## Try it
To answer, print the line containing "46: (613, 243, 2.67)" and each line after it in the listing below, exactly as they stand.

## Material to process
◆ ◆ ◆ ◆

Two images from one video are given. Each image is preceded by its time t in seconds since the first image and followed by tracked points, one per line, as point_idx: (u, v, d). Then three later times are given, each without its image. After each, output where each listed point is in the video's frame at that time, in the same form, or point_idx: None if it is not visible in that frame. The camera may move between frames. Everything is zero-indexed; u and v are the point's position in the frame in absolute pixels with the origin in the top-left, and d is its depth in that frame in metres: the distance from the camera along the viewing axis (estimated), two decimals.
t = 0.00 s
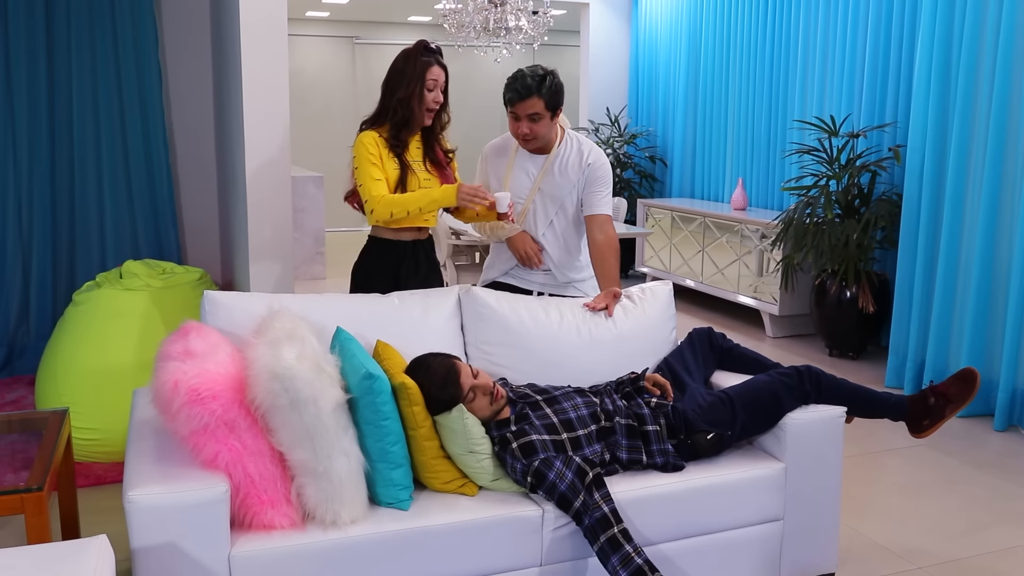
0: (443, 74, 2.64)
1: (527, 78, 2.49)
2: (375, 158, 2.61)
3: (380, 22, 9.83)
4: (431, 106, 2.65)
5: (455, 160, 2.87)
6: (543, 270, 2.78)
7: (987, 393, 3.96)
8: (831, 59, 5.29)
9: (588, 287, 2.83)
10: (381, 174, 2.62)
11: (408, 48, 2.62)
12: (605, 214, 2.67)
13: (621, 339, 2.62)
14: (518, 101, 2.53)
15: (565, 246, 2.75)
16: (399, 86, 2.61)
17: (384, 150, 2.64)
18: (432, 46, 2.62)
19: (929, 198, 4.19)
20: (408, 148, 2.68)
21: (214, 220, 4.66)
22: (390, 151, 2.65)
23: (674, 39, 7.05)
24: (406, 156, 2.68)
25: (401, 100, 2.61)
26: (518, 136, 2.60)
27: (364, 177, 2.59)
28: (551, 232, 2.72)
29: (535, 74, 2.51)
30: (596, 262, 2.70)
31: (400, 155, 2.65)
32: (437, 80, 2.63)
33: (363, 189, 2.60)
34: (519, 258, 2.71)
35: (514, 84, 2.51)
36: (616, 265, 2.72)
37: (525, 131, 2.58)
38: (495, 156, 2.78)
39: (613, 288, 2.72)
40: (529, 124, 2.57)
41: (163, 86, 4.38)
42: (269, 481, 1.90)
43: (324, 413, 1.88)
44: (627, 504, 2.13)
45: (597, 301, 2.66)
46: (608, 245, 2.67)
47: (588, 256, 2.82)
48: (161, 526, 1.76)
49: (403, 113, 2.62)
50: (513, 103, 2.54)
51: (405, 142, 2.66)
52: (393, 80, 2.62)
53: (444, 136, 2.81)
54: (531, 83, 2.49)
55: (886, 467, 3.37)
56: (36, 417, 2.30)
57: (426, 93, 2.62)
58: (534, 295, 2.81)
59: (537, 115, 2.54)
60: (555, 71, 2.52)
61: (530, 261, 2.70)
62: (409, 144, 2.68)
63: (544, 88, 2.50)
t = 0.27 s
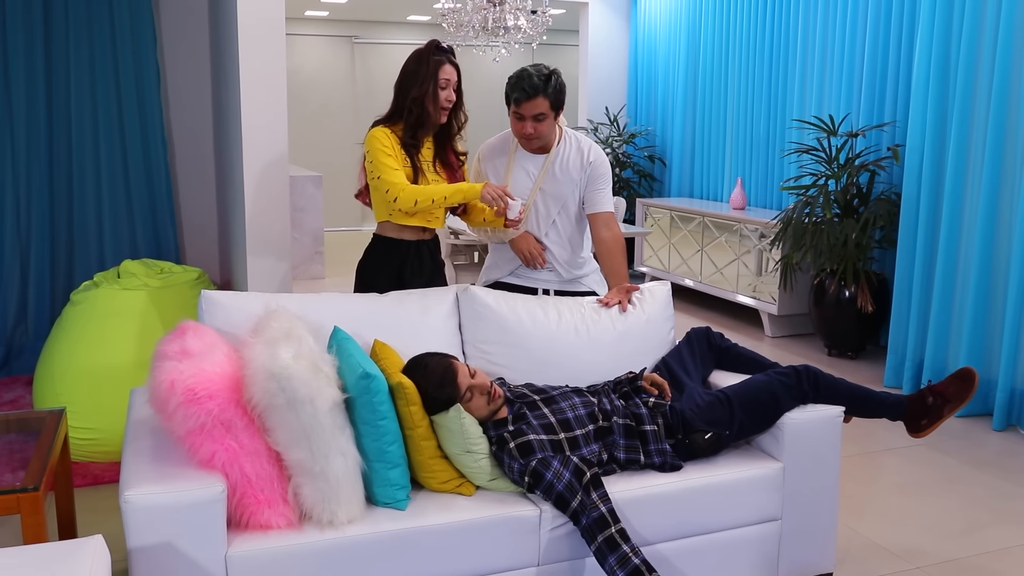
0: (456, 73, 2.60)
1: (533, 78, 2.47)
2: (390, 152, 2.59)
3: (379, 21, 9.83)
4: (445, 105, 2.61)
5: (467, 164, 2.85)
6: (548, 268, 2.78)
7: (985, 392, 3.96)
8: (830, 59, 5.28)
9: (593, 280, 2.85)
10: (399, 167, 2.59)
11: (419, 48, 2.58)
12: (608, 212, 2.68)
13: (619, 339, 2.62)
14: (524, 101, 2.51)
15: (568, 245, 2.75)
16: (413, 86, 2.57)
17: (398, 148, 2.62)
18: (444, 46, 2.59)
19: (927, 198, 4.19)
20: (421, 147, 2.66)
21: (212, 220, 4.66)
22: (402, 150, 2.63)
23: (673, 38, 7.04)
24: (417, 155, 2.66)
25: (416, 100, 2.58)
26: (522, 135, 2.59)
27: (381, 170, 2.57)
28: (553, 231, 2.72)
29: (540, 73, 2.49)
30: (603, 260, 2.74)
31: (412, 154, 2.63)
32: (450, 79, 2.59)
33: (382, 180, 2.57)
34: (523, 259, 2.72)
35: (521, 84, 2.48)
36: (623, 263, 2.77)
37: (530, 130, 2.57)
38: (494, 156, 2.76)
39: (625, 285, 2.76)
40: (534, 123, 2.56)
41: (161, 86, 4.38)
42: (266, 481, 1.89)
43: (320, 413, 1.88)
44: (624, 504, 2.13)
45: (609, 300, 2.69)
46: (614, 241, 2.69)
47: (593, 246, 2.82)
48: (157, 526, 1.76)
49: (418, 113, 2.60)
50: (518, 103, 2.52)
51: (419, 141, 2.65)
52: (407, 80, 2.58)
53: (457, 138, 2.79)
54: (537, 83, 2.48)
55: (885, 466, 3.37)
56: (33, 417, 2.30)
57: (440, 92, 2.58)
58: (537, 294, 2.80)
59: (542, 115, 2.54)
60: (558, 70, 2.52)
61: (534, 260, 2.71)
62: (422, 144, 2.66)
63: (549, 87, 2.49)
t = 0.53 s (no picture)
0: (455, 71, 2.62)
1: (534, 79, 2.47)
2: (384, 151, 2.58)
3: (380, 21, 9.82)
4: (447, 103, 2.63)
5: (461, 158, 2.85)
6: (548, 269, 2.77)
7: (986, 392, 3.96)
8: (831, 58, 5.27)
9: (594, 283, 2.85)
10: (393, 166, 2.58)
11: (418, 46, 2.58)
12: (609, 214, 2.67)
13: (619, 338, 2.61)
14: (524, 102, 2.50)
15: (566, 247, 2.75)
16: (417, 86, 2.56)
17: (393, 146, 2.61)
18: (443, 44, 2.59)
19: (928, 197, 4.19)
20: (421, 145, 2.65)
21: (212, 219, 4.65)
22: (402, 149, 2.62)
23: (673, 38, 7.04)
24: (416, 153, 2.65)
25: (420, 99, 2.57)
26: (523, 136, 2.58)
27: (375, 169, 2.56)
28: (551, 232, 2.71)
29: (541, 74, 2.48)
30: (603, 261, 2.73)
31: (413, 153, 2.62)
32: (449, 77, 2.61)
33: (375, 181, 2.57)
34: (518, 259, 2.71)
35: (522, 86, 2.48)
36: (624, 264, 2.75)
37: (530, 131, 2.57)
38: (494, 156, 2.76)
39: (625, 288, 2.76)
40: (534, 124, 2.55)
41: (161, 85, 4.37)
42: (265, 481, 1.89)
43: (319, 413, 1.87)
44: (623, 504, 2.12)
45: (609, 300, 2.68)
46: (615, 243, 2.68)
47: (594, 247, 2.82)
48: (156, 526, 1.76)
49: (421, 111, 2.59)
50: (519, 104, 2.51)
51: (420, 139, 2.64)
52: (407, 79, 2.57)
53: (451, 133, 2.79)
54: (537, 84, 2.47)
55: (885, 466, 3.36)
56: (32, 416, 2.29)
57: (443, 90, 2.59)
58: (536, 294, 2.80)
59: (542, 116, 2.53)
60: (559, 71, 2.52)
61: (529, 261, 2.70)
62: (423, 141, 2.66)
63: (550, 88, 2.48)
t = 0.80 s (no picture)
0: (447, 72, 2.60)
1: (535, 72, 2.48)
2: (379, 143, 2.57)
3: (378, 20, 9.81)
4: (435, 104, 2.61)
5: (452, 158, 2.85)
6: (544, 268, 2.77)
7: (983, 392, 3.96)
8: (828, 58, 5.28)
9: (592, 283, 2.85)
10: (391, 158, 2.57)
11: (411, 45, 2.56)
12: (607, 213, 2.67)
13: (616, 339, 2.61)
14: (525, 95, 2.50)
15: (563, 245, 2.74)
16: (404, 84, 2.55)
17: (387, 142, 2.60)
18: (437, 44, 2.58)
19: (926, 198, 4.18)
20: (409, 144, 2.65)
21: (209, 218, 4.65)
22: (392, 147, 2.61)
23: (671, 38, 7.04)
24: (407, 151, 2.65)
25: (406, 97, 2.57)
26: (522, 131, 2.57)
27: (374, 160, 2.54)
28: (548, 230, 2.71)
29: (542, 69, 2.50)
30: (601, 261, 2.72)
31: (402, 151, 2.62)
32: (441, 79, 2.58)
33: (375, 171, 2.53)
34: (515, 256, 2.71)
35: (522, 78, 2.49)
36: (621, 264, 2.74)
37: (531, 126, 2.55)
38: (493, 154, 2.76)
39: (623, 287, 2.75)
40: (534, 118, 2.54)
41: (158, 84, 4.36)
42: (261, 481, 1.88)
43: (315, 413, 1.87)
44: (621, 504, 2.12)
45: (607, 300, 2.68)
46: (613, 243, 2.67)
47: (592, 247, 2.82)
48: (150, 527, 1.75)
49: (407, 110, 2.59)
50: (520, 97, 2.51)
51: (408, 138, 2.63)
52: (396, 77, 2.56)
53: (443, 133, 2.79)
54: (538, 77, 2.48)
55: (883, 466, 3.36)
56: (27, 416, 2.28)
57: (431, 91, 2.57)
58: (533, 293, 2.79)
59: (543, 110, 2.52)
60: (560, 67, 2.53)
61: (526, 258, 2.70)
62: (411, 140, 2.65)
63: (551, 82, 2.49)
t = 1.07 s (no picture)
0: (444, 70, 2.59)
1: (538, 74, 2.46)
2: (382, 139, 2.55)
3: (378, 20, 9.80)
4: (432, 101, 2.60)
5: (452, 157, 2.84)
6: (544, 266, 2.76)
7: (984, 392, 3.95)
8: (829, 57, 5.27)
9: (592, 282, 2.84)
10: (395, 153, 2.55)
11: (408, 43, 2.56)
12: (607, 212, 2.67)
13: (616, 338, 2.60)
14: (528, 96, 2.49)
15: (564, 243, 2.74)
16: (401, 81, 2.55)
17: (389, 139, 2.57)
18: (433, 42, 2.57)
19: (927, 197, 4.18)
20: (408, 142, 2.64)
21: (209, 218, 4.64)
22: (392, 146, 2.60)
23: (672, 37, 7.03)
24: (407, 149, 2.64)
25: (403, 95, 2.56)
26: (524, 131, 2.58)
27: (380, 154, 2.50)
28: (548, 228, 2.70)
29: (546, 70, 2.48)
30: (601, 260, 2.71)
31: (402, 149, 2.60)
32: (438, 76, 2.58)
33: (382, 165, 2.50)
34: (515, 254, 2.71)
35: (526, 80, 2.47)
36: (622, 262, 2.73)
37: (533, 126, 2.56)
38: (494, 152, 2.76)
39: (623, 285, 2.74)
40: (537, 119, 2.55)
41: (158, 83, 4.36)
42: (261, 481, 1.88)
43: (315, 413, 1.86)
44: (621, 504, 2.11)
45: (607, 299, 2.67)
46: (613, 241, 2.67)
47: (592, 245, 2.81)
48: (150, 527, 1.74)
49: (405, 107, 2.58)
50: (523, 99, 2.51)
51: (407, 136, 2.62)
52: (393, 75, 2.55)
53: (442, 133, 2.78)
54: (542, 79, 2.46)
55: (883, 466, 3.36)
56: (27, 416, 2.28)
57: (428, 88, 2.57)
58: (532, 292, 2.78)
59: (546, 111, 2.53)
60: (564, 68, 2.51)
61: (525, 256, 2.69)
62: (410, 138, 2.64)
63: (555, 84, 2.47)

◆ ◆ ◆ ◆

## Result of this exercise
46: (613, 243, 2.67)
47: (592, 247, 2.82)
48: (150, 527, 1.75)
49: (407, 110, 2.59)
50: (520, 97, 2.51)
51: (408, 138, 2.63)
52: (396, 77, 2.56)
53: (443, 133, 2.79)
54: (538, 77, 2.48)
55: (883, 466, 3.36)
56: (27, 416, 2.28)
57: (431, 91, 2.57)
58: (533, 293, 2.79)
59: (543, 110, 2.52)
60: (560, 67, 2.53)
61: (526, 258, 2.70)
62: (411, 140, 2.65)
63: (551, 82, 2.49)
t = 1.07 s (no picture)
0: (444, 70, 2.59)
1: (538, 74, 2.46)
2: (382, 139, 2.55)
3: (378, 20, 9.80)
4: (432, 101, 2.60)
5: (452, 157, 2.84)
6: (544, 266, 2.76)
7: (984, 392, 3.95)
8: (829, 57, 5.27)
9: (592, 282, 2.84)
10: (395, 153, 2.55)
11: (408, 43, 2.56)
12: (607, 212, 2.67)
13: (616, 338, 2.60)
14: (528, 96, 2.49)
15: (564, 243, 2.74)
16: (401, 81, 2.55)
17: (389, 139, 2.57)
18: (433, 42, 2.57)
19: (927, 197, 4.18)
20: (408, 142, 2.64)
21: (209, 218, 4.64)
22: (392, 146, 2.60)
23: (672, 37, 7.03)
24: (407, 149, 2.64)
25: (403, 95, 2.56)
26: (524, 131, 2.58)
27: (380, 154, 2.50)
28: (548, 228, 2.70)
29: (546, 70, 2.48)
30: (601, 260, 2.71)
31: (402, 149, 2.60)
32: (438, 76, 2.58)
33: (382, 165, 2.50)
34: (515, 254, 2.71)
35: (526, 80, 2.47)
36: (622, 262, 2.73)
37: (533, 126, 2.56)
38: (494, 152, 2.76)
39: (623, 285, 2.74)
40: (537, 119, 2.55)
41: (158, 83, 4.36)
42: (261, 481, 1.88)
43: (315, 413, 1.86)
44: (621, 504, 2.11)
45: (607, 299, 2.67)
46: (613, 241, 2.67)
47: (592, 245, 2.81)
48: (150, 527, 1.74)
49: (405, 107, 2.58)
50: (523, 99, 2.51)
51: (407, 136, 2.62)
52: (393, 75, 2.55)
53: (442, 133, 2.78)
54: (542, 79, 2.46)
55: (883, 466, 3.36)
56: (27, 416, 2.28)
57: (428, 88, 2.57)
58: (532, 292, 2.78)
59: (546, 111, 2.53)
60: (564, 68, 2.51)
61: (525, 256, 2.69)
62: (410, 138, 2.64)
63: (555, 84, 2.47)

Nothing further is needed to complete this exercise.